The proposal, sponsored by Augusta Republican Rep. Mark Newton, easily cleared the House last session before stalling in a Senate committee as the session came to a close. But another vote and a congressional champion didn’t help the bill this go-round: It failed with a 5-to-8 vote Wednesday after only losing by one vote last year.
Other lawmakers voiced unease over the limited impact of the bill, since it would not apply to anyone covered by federally regulated health insurance plans, and argued the changes would just increase costs for others.
Newton’s bill also ran into opposition from insurers, pharmacy benefit managers and the National Federation of Independent Business, which represents small businesses.
But supporters say any across-the-board increase would be minimal and that the changes could help patients save money on their prescription medications.
Those arguments weren’t enough to sway the skeptics, including senators from both sides of the aisle.

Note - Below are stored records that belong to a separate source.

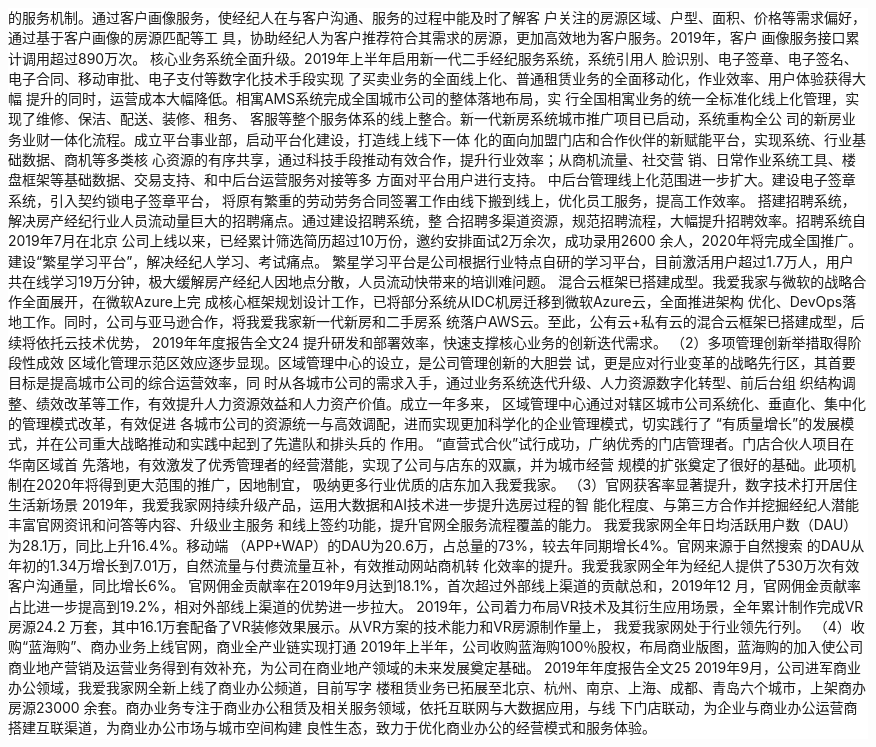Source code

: 的服务机制。通过客户画像服务，使经纪人在与客户沟通、服务的过程中能及时了解客
户关注的房源区域、户型、面积、价格等需求偏好，通过基于客户画像的房源匹配等工
具，协助经纪人为客户推荐符合其需求的房源，更加高效地为客户服务。2019年，客户
画像服务接口累计调用超过890万次。
核心业务系统全面升级。2019年上半年启用新一代二手经纪服务系统，系统引用人
脸识别、电子签章、电子签名、电子合同、移动审批、电子支付等数字化技术手段实现
了买卖业务的全面线上化、普通租赁业务的全面移动化，作业效率、用户体验获得大幅
提升的同时，运营成本大幅降低。相寓AMS系统完成全国城市公司的整体落地布局，实
行全国相寓业务的统一全标准化线上化管理，实现了维修、保洁、配送、装修、租务、
客服等整个服务体系的线上整合。新一代新房系统城市推广项目已启动，系统重构全公
司的新房业务业财一体化流程。成立平台事业部，启动平台化建设，打造线上线下一体
化的面向加盟门店和合作伙伴的新赋能平台，实现系统、行业基础数据、商机等多类核
心资源的有序共享，通过科技手段推动有效合作，提升行业效率；从商机流量、社交营
销、日常作业系统工具、楼盘框架等基础数据、交易支持、和中后台运营服务对接等多
方面对平台用户进行支持。
中后台管理线上化范围进一步扩大。建设电子签章系统，引入契约锁电子签章平台，
将原有繁重的劳动劳务合同签署工作由线下搬到线上，优化员工服务，提高工作效率。
搭建招聘系统，解决房产经纪行业人员流动量巨大的招聘痛点。通过建设招聘系统，整
合招聘多渠道资源，规范招聘流程，大幅提升招聘效率。招聘系统自2019年7月在北京
公司上线以来，已经累计筛选简历超过10万份，邀约安排面试2万余次，成功录用2600
余人，2020年将完成全国推广。建设“繁星学习平台”，解决经纪人学习、考试痛点。
繁星学习平台是公司根据行业特点自研的学习平台，目前激活用户超过1.7万人，用户
共在线学习19万分钟，极大缓解房产经纪人因地点分散，人员流动快带来的培训难问题。
混合云框架已搭建成型。我爱我家与微软的战略合作全面展开，在微软Azure上完
成核心框架规划设计工作，已将部分系统从IDC机房迁移到微软Azure云，全面推进架构
优化、DevOps落地工作。同时，公司与亚马逊合作，将我爱我家新一代新房和二手房系
统落户AWS云。至此，公有云+私有云的混合云框架已搭建成型，后续将依托云技术优势，
2019年年度报告全文24
提升研发和部署效率，快速支撑核心业务的创新迭代需求。
（2）多项管理创新举措取得阶段性成效
区域化管理示范区效应逐步显现。区域管理中心的设立，是公司管理创新的大胆尝
试，更是应对行业变革的战略先行区，其首要目标是提高城市公司的综合运营效率，同
时从各城市公司的需求入手，通过业务系统迭代升级、人力资源数字化转型、前后台组
织结构调整、绩效改革等工作，有效提升人力资源效益和人力资产价值。成立一年多来，
区域管理中心通过对辖区城市公司系统化、垂直化、集中化的管理模式改革，有效促进
各城市公司的资源统一与高效调配，进而实现更加科学化的企业管理模式，切实践行了
“有质量增长”的发展模式，并在公司重大战略推动和实践中起到了先遣队和排头兵的
作用。
“直营式合伙”试行成功，广纳优秀的门店管理者。门店合伙人项目在华南区域首
先落地，有效激发了优秀管理者的经营潜能，实现了公司与店东的双赢，并为城市经营
规模的扩张奠定了很好的基础。此项机制在2020年将得到更大范围的推广，因地制宜，
吸纳更多行业优质的店东加入我爱我家。
（3）官网获客率显著提升，数字技术打开居住生活新场景
2019年，我爱我家网持续升级产品，运用大数据和AI技术进一步提升选房过程的智
能化程度、与第三方合作并挖掘经纪人潜能丰富官网资讯和问答等内容、升级业主服务
和线上签约功能，提升官网全服务流程覆盖的能力。
我爱我家网全年日均活跃用户数（DAU）为28.1万，同比上升16.4%。移动端
（APP+WAP）的DAU为20.6万，占总量的73%，较去年同期增长4%。官网来源于自然搜索
的DAU从年初的1.34万增长到7.01万，自然流量与付费流量互补，有效推动网站商机转
化效率的提升。我爱我家网全年为经纪人提供了530万次有效客户沟通量，同比增长6%。
官网佣金贡献率在2019年9月达到18.1%，首次超过外部线上渠道的贡献总和，2019年12
月，官网佣金贡献率占比进一步提高到19.2%，相对外部线上渠道的优势进一步拉大。
2019年，公司着力布局VR技术及其衍生应用场景，全年累计制作完成VR房源24.2
万套，其中16.1万套配备了VR装修效果展示。从VR方案的技术能力和VR房源制作量上，
我爱我家网处于行业领先行列。
（4）收购“蓝海购”、商办业务上线官网，商业全产业链实现打通
2019年上半年，公司收购蓝海购100％股权，布局商业版图，蓝海购的加入使公司
商业地产营销及运营业务得到有效补充，为公司在商业地产领域的未来发展奠定基础。
2019年年度报告全文25
2019年9月，公司进军商业办公领域，我爱我家网全新上线了商业办公频道，目前写字
楼租赁业务已拓展至北京、杭州、南京、上海、成都、青岛六个城市，上架商办房源23000
余套。商办业务专注于商业办公租赁及相关服务领域，依托互联网与大数据应用，与线
下门店联动，为企业与商业办公运营商搭建互联渠道，为商业办公市场与城市空间构建
良性生态，致力于优化商业办公的经营模式和服务体验。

“I don’t know any examples where we say, ‘you know what, guys, you’re getting too much money. So, we’re going to stop that and make you have to give it to the person that you’re helping to negotiate for,” said Sen. Kim Jackson, a Stone Mountain Democrat who voted against the bill.
Jackson argued the pharmacy benefit managers are just doing a job.
“You are right in saying that the PBM is doing a job. They are doing a job on the patients of the state of Georgia, I will assure you,” Carter said in response.